■ Tasks
- A) According to the passage on the immunogenetic diversity workflow, from which class is the SingleCellAlleleExperiment class derived?
- B) Pick up the passage on the immunogenetic diversity workflow after its final line and write what comes next.

■ Document passage
-*-*-
2.2 Workflow for unravelling the immunogenetic diversity in scData
We have developed a workflow, that allows quantification of expression and interactive exploration of donor-specific alleles of different immune genes. The workflow is divided into two software packages and one additional data package:
The scIGD software package consist of a Snakemake workflow designed to automate and streamline the genotyping process for immune genes, focusing on key targets such as HLAs and KIRs, and enabling allele-specific quantification from single-cell RNA-sequencing (scRNA-seq) data using donor-specific references. For detailed information of the performed steps and how to utilize this workflow, please refer to its documentation.
To harness the full analytical potential of the results, we’ve developed a dedicated
Rpackage,SingleCellAlleleExperimentpresented in this repository. This package provides a comprehensive multi-layer data structure, enabling the representation of immune genes at specific levels, including alleles, genes, and groups of functionally similar genes and thus, allows data analysis across these immunologically relevant, different layers of annotation.The scaeData is an
R/ExperimentHubdata package providing datasets generated and processed by the scIGD software package which can be used to explore the data and potential downstream analysis workflows using the here presented novelSingleCellAlleleExperimentdata structure. Refer to scaeData for more information regarding the available datasets and source of raw data.
This workflow is designed to support both 10x and BD Rhapsody data, encompassing amplicon/targeted sequencing as well as whole-transcriptome-based data, providing flexibility to users working with different experimental setups.
Figure 1: Overview of the scIGD workflow for unraveling immunogenomic diversity in single-cell data, highlighting the integration of the SingleCellAlleleExperiment package for comprehensive data analysis.
3 Introduction to the SingleCellAlleleExperiment (SCAE) class
The SingleCellAlleleExperiment (SCAE) class serves as a comprehensive multi-layer data structure, enabling the representation of immune genes at specific levels, including alleles, genes, and groups of functionally similar genes and thus, allows data analysis across these immunologically relevant, different layers of annotation. The implemented data object is derived from the SingleCellExperiment (SCE) class and follows similar conventions, where rows should represent features (genes, transcripts) and columns should represent cells.
Figure 2: Scheme of SingleCellAlleleExperiment object structure with lookup table.
For the integration of the relevant additional data layers (see Figure 2), the quantification data for alleles, generated by the novel scIGD software package, is aggregated into two additional data layers via an ontology-based design principle using a lookup table during object generation.
For example, the counts of the alleles A*01:01:01:01 and A*02:01:01:01 that are present in the raw input data will be combined into the HLA-A immune gene layer (see Table 1 below). Next, all counts of immune genes corresponding to HLA-class I are combined into the HLA-class I functional class layer. See the structure of the used lookup table below.
Table 1: Scheme of the lookup table used to aggregate allele information into multiple data layers.
-*-*-
■ Given entries
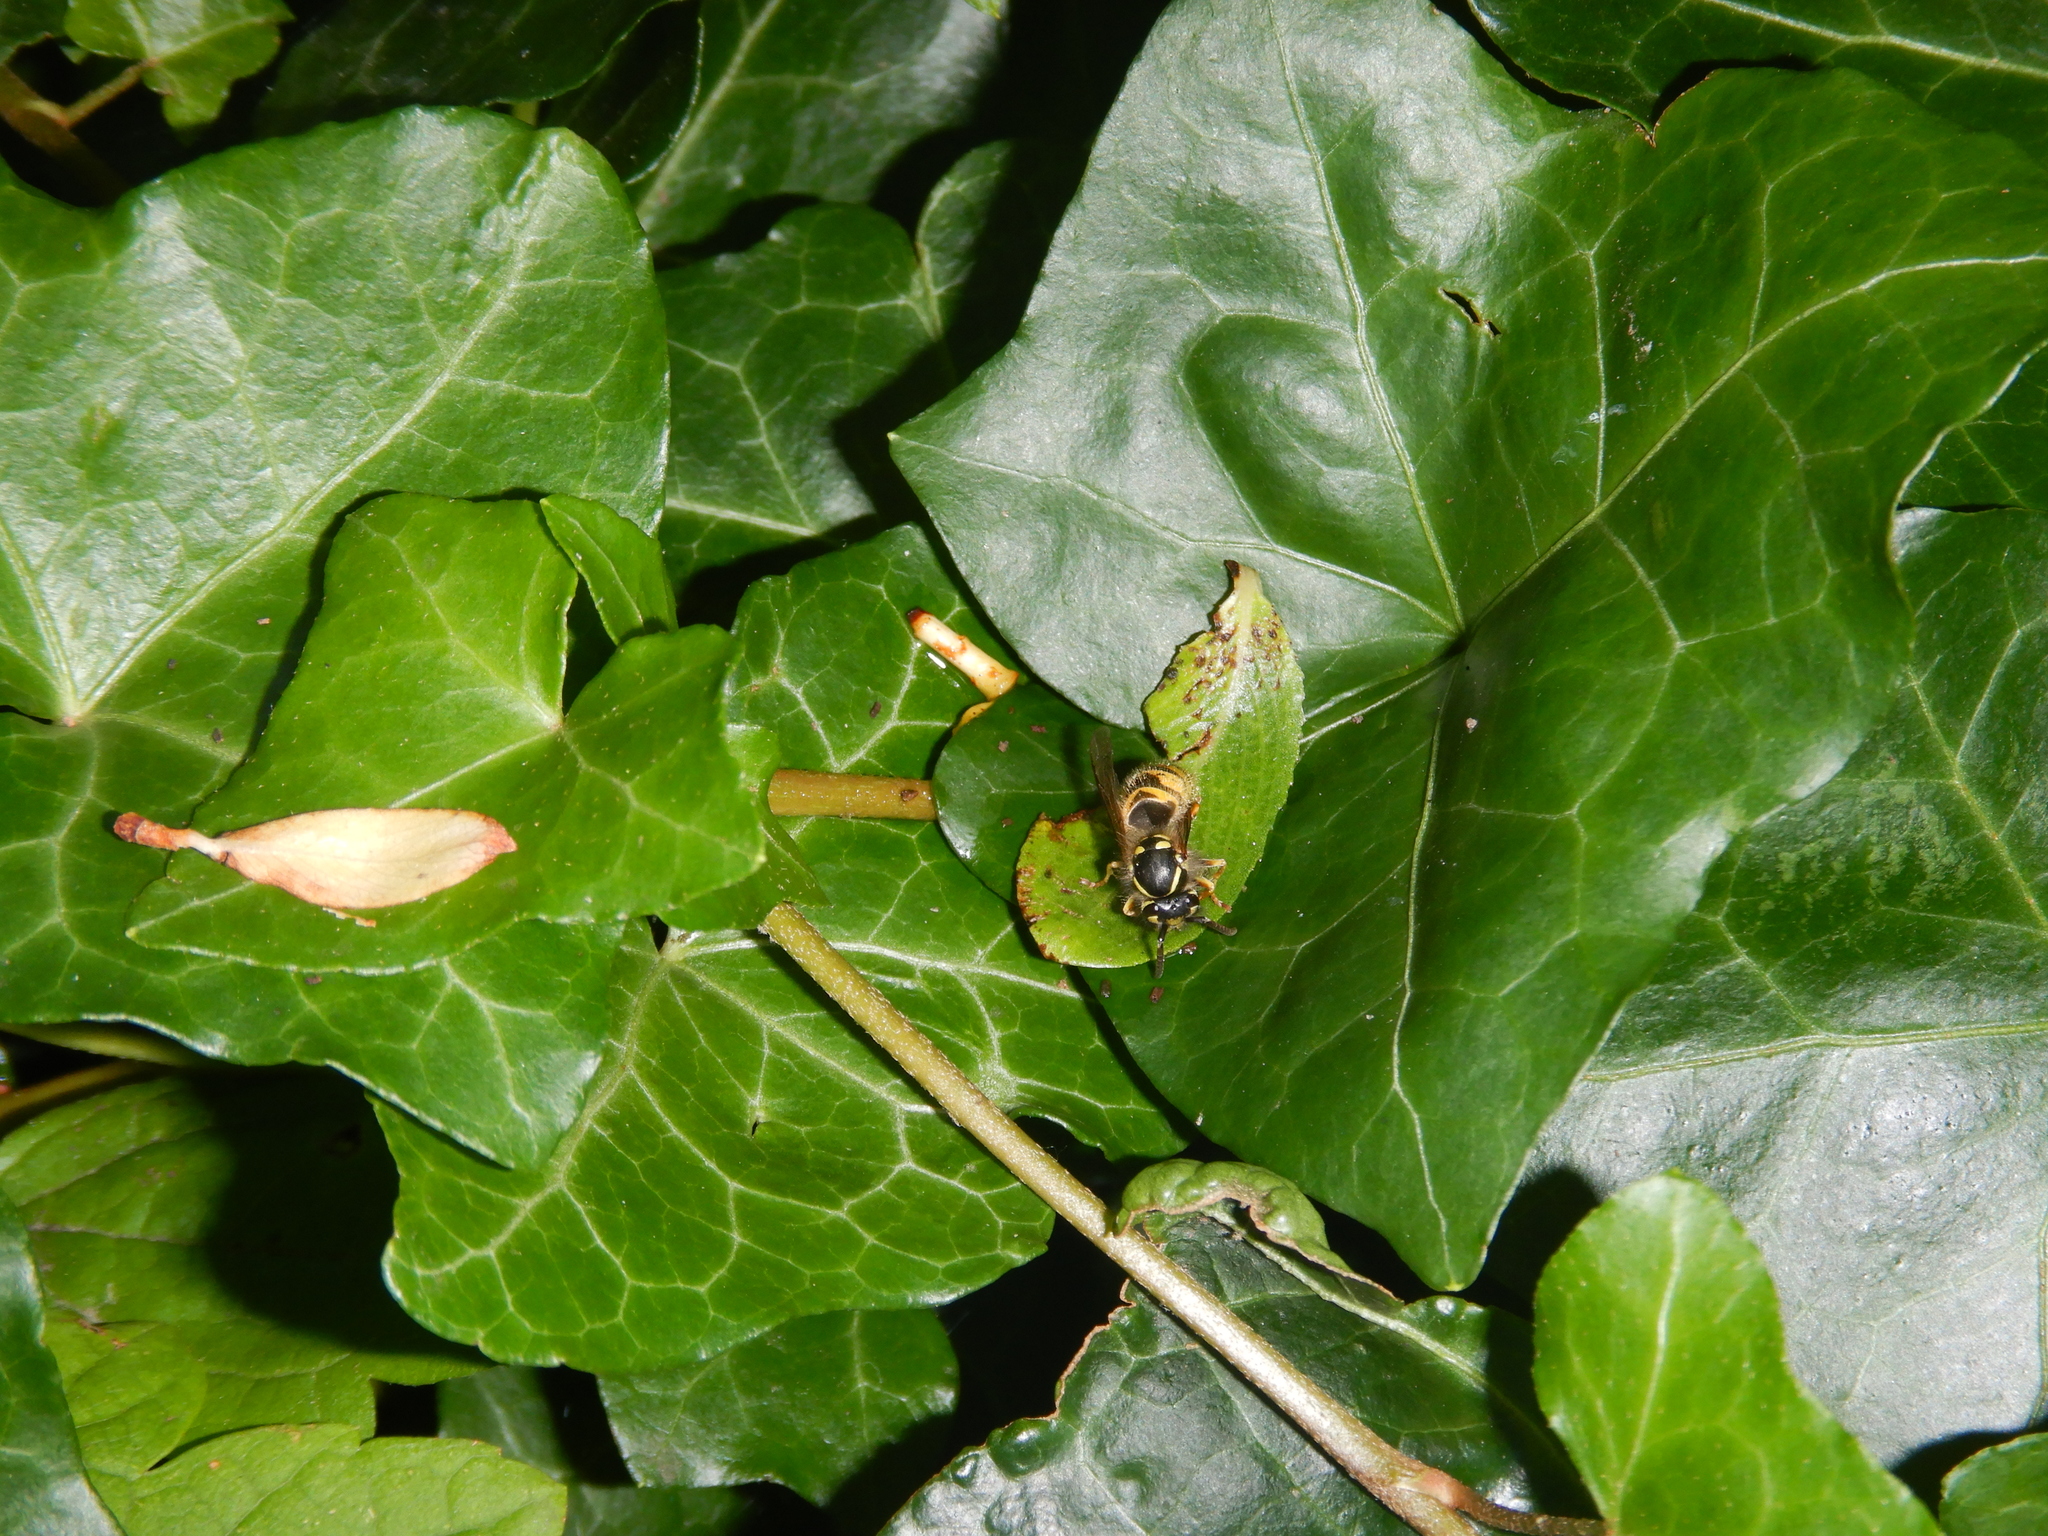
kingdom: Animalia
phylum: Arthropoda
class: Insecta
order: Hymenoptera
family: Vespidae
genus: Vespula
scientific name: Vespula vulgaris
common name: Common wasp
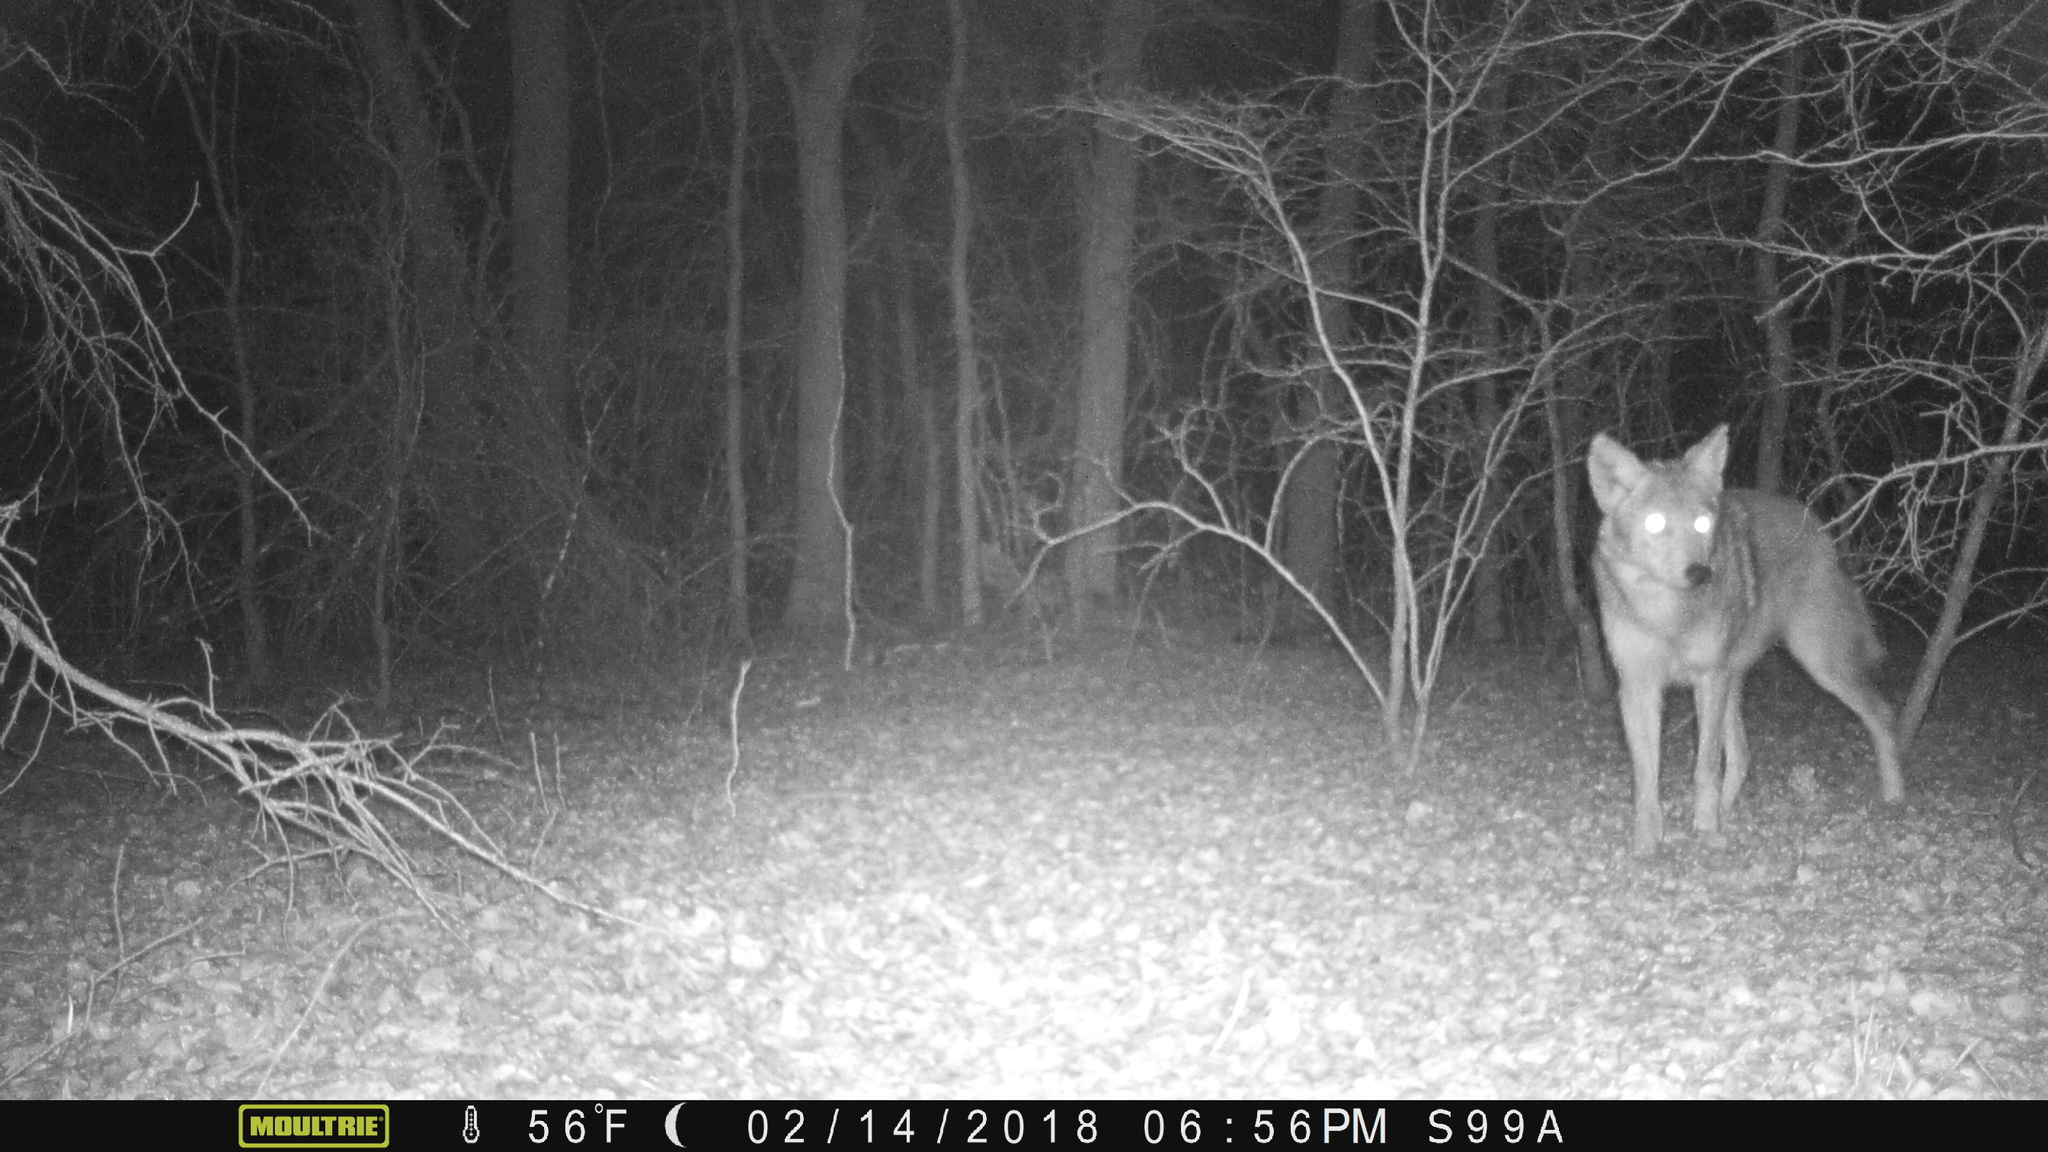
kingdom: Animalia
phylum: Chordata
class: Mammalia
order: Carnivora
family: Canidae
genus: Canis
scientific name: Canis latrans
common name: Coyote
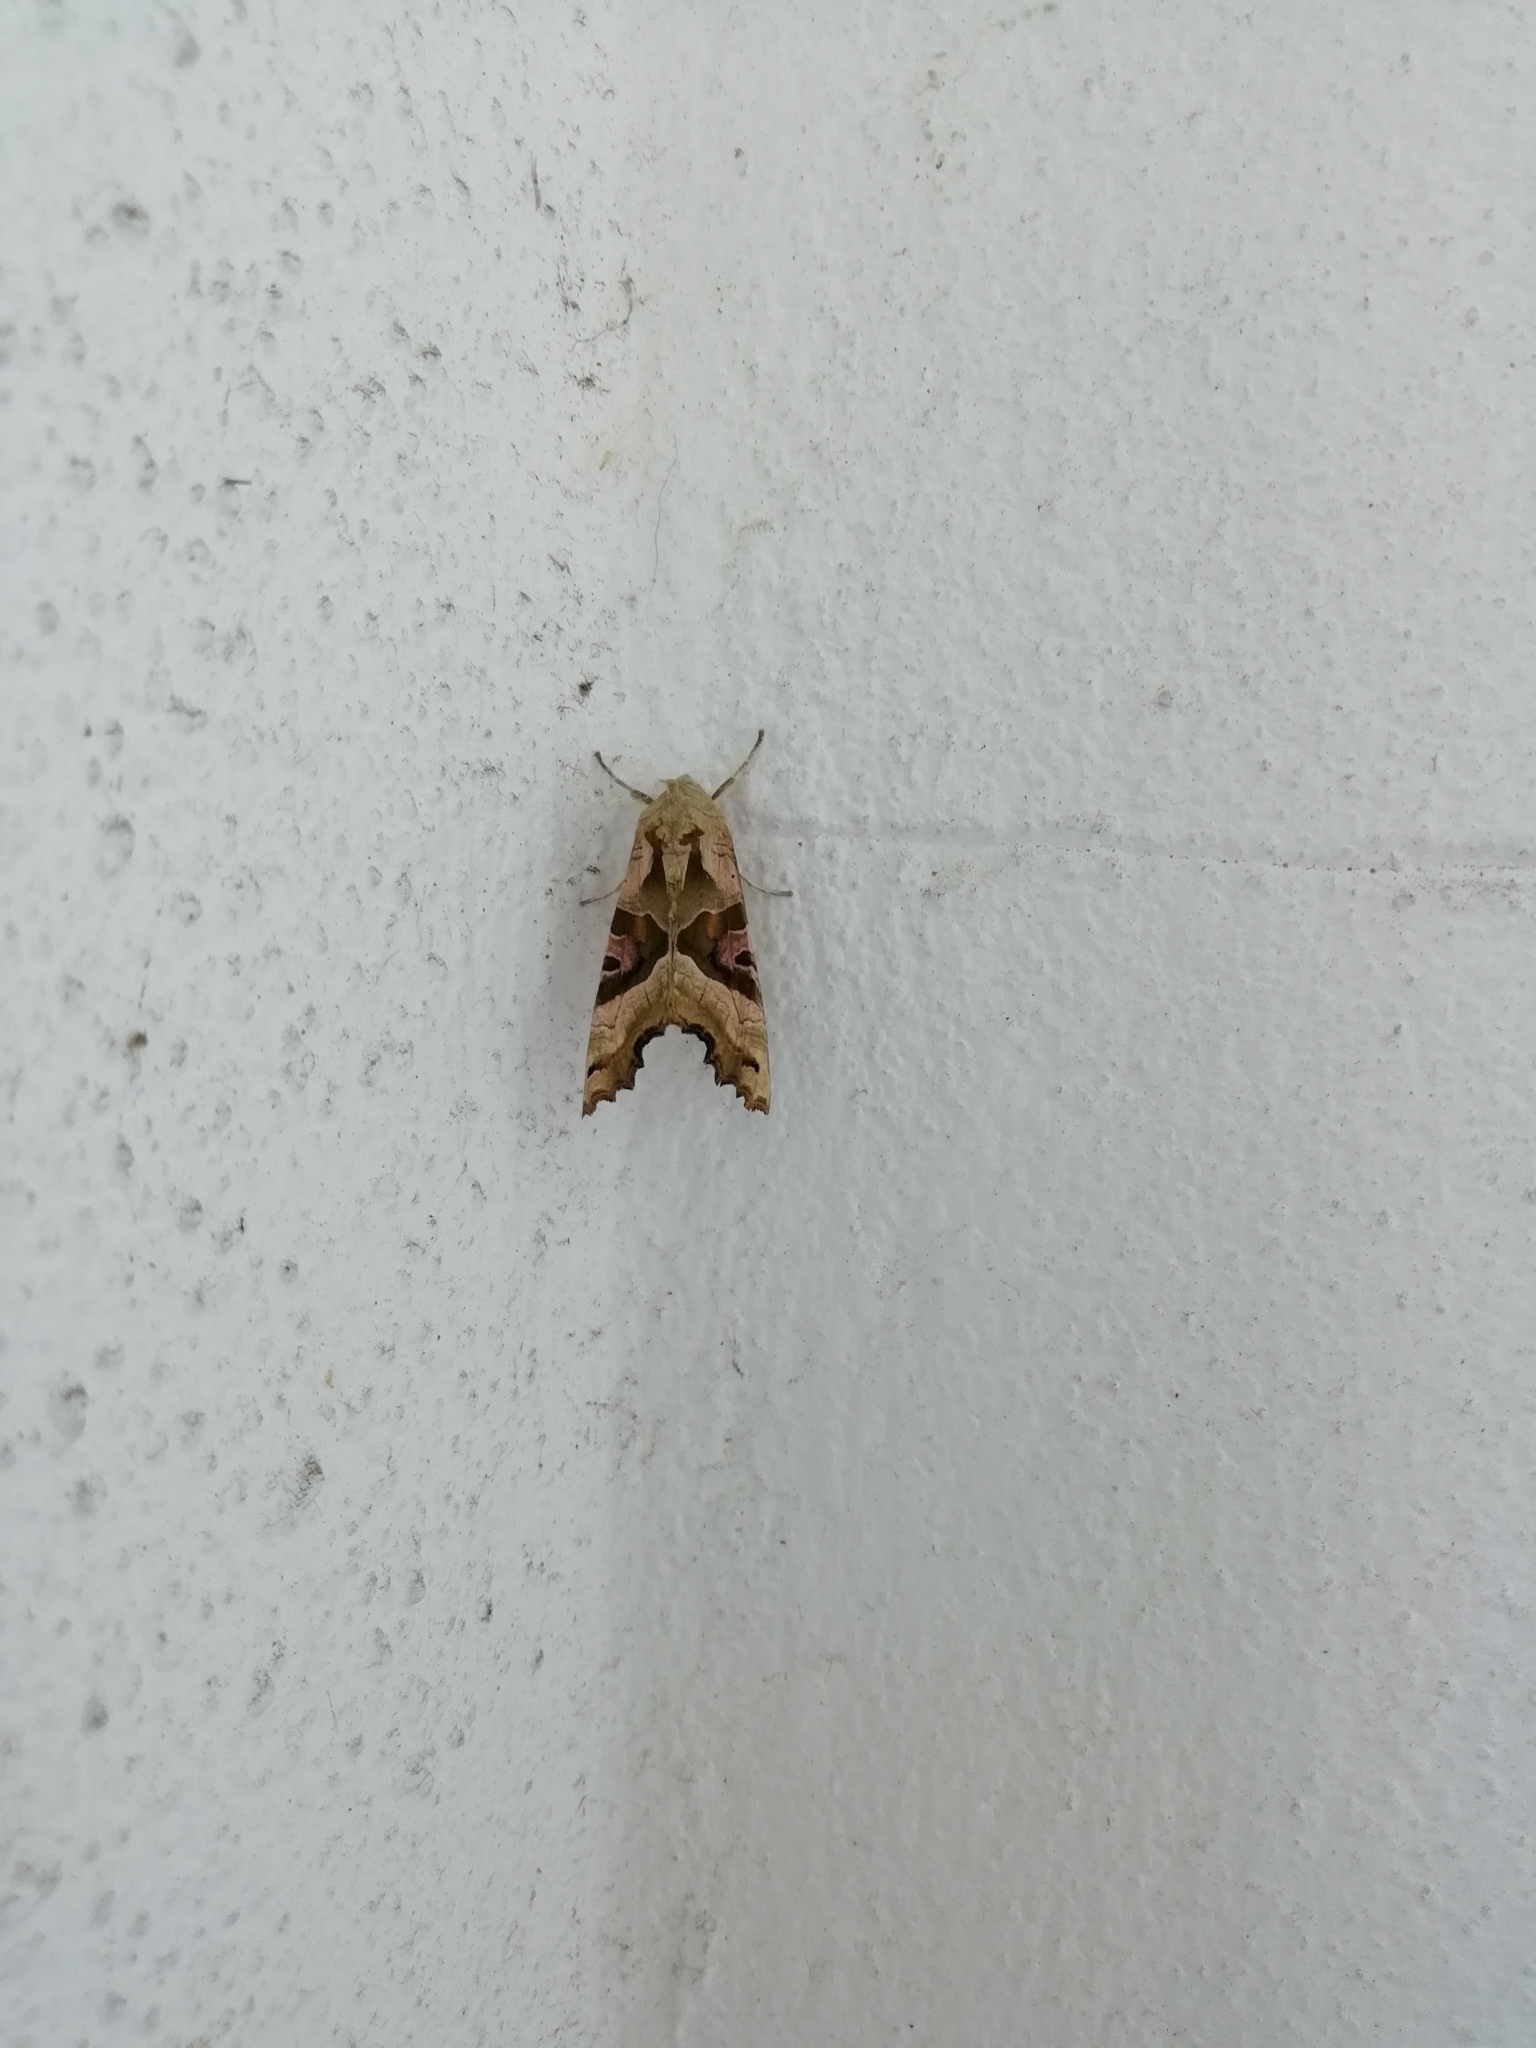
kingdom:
-*-*-
■ Responses
- A) It is derived from the SingleCellExperiment (SCE) class.

- B)
| Allele | Gene | Function |
|---|---|---|
| A*01:01:01 | HLA-A | HLA class I |
| A*02:01:01 | HLA-A | HLA class I |
| … | … | … |
| DRB1*01:01:01 | HLA-DRB1 | HLA class II |
The resulting SCAE data object can be used in combination with established single cell analysis packages like scater and scran to perform downstream analysis on immune gene expression, allowing data exploration on functional and allele level. See the vignette for further information and insights on how to perform downstream analysis using exemplary data from the accompanying R/Experimenthub package scaeData.
3.1 Expected input and dataset description
The read in function of the SCAE package read_allele_counts() expects specific files that are generated by the previous steps of the workflow, performed in the scIGD package. One input parameter needs to state the path to a directory containing all the input files. The file identifiers can be
specifically stated as parameters. The default file identifiers, as they are outputted from scIGD are listed below:
The stated input directory should contain the following files:
- cells_x_genes.barcodes.txt (list of barcodes/cell identifiers)
- cells_x_genes.features.txt (list of feature identifiers)
- cells_x_genes_mtx.mtx (Contains the quantification matrix)
- lookup_table.csv (Info for generating multiple data layers)
The dataset used for the here shown downstream analysis is taken from the accompanying data package scaeData. Specifically we are using the pbmc_5k dataset. Find more information about the data, including the source of the raw data here: scaeData.
4 Exemplary downstream analysis
4.1 Loading packages
The following packages are abundant for performing the here stated downstream analysis and visualization. Make sure they are installed to use this vignette.
library(SingleCellAlleleExperiment)
library(scaeData)
library(scater)
library(scran)
library(patchwork)4.2 Reading in data and performing quality check
4.2.1 Stating input directory containing the expected files
Download and save the “pbmc_10k” dataset from the accompanying ExperimentHub/scaeData package.
example_data_10k <- scaeData::scaeDataGet(dataset="pbmc_10k")## Retrieving barcode identifiers for **pbmc 10k** dataset...DONE## Retrieving feature identifiers for **pbmc 10k** dataset...DONE## Retrieving quantification matrix for **pbmc 10k** dataset...DONEexample_data_10k## $dir
## [1] "/home/pkgbuild/.cache/R/ExperimentHub/"
##
## $barcodes
## [1] "ee29d178c01e2_9522"
##
## $features
## [1] "ee29d30b454b8_9523"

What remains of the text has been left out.